(Saved data entries)
- - -

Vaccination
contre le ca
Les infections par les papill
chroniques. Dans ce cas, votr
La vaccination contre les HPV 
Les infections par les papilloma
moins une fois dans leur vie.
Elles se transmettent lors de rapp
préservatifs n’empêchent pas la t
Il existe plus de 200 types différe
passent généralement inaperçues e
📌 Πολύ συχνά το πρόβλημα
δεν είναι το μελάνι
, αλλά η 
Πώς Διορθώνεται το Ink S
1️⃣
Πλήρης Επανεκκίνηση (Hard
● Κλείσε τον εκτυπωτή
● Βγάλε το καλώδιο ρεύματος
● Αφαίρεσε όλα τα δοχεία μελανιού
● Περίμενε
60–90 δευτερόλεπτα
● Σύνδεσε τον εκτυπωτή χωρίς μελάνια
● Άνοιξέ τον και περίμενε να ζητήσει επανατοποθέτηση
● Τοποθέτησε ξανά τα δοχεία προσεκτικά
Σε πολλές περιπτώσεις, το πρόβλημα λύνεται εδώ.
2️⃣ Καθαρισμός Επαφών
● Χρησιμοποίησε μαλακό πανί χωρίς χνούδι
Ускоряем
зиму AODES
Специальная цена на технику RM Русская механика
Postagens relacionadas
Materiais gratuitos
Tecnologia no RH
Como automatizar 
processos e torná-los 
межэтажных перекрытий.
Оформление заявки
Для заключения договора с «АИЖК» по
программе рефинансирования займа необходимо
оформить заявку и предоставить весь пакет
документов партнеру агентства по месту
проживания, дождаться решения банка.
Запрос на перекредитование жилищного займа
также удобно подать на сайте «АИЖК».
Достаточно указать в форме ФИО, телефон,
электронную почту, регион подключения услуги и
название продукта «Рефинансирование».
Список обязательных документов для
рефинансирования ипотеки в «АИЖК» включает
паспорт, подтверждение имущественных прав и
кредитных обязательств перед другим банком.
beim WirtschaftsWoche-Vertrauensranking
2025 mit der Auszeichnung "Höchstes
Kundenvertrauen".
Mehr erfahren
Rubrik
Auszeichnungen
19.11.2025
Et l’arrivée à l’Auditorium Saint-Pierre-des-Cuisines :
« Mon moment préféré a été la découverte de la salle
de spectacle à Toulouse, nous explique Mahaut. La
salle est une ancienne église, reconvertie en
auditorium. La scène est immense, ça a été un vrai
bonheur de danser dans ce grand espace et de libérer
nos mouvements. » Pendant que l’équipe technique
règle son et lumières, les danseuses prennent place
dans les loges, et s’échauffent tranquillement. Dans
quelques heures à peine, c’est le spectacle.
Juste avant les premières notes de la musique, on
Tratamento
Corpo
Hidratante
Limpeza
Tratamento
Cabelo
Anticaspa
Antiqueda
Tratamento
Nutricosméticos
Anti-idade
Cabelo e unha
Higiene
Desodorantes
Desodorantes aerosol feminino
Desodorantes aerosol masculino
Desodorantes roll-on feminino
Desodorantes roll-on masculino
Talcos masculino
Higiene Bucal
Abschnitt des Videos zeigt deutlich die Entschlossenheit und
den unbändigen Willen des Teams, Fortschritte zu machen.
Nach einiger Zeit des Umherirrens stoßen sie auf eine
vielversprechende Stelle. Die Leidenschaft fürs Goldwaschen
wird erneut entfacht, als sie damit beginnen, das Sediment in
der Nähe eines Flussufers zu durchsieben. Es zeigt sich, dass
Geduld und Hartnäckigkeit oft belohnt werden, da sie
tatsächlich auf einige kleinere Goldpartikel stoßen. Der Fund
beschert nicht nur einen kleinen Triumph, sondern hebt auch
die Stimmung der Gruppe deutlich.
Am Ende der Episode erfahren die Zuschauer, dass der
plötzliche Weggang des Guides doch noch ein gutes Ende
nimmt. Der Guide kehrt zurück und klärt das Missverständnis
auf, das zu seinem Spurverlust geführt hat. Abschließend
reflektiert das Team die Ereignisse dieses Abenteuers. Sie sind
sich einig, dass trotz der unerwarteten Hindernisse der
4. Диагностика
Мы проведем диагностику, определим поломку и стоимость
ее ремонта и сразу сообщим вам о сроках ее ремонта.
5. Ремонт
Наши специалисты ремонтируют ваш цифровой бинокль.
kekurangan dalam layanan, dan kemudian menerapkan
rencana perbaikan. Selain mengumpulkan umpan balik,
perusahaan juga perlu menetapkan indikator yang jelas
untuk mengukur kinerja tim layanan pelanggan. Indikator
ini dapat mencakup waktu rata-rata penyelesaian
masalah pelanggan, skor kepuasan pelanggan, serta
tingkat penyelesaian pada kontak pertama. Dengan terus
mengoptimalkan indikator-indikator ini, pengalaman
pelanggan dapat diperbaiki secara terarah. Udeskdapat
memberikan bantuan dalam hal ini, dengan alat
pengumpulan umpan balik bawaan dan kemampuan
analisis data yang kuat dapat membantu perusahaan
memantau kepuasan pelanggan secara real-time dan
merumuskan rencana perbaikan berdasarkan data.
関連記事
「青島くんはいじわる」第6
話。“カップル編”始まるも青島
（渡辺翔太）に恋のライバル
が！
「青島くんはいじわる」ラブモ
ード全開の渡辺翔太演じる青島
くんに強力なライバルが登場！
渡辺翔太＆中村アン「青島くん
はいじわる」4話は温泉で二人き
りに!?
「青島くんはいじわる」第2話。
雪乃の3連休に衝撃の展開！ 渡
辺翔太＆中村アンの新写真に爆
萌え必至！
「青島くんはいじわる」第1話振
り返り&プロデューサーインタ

- - -

- Assignment
Every line from the one containing "辺翔太＆中村アンの新写真に爆" through the last line above should be retyped exactly; no other lines are wanted.

- Problem solution
辺翔太＆中村アンの新写真に爆
萌え必至！
「青島くんはいじわる」第1話振
り返り&プロデューサーインタ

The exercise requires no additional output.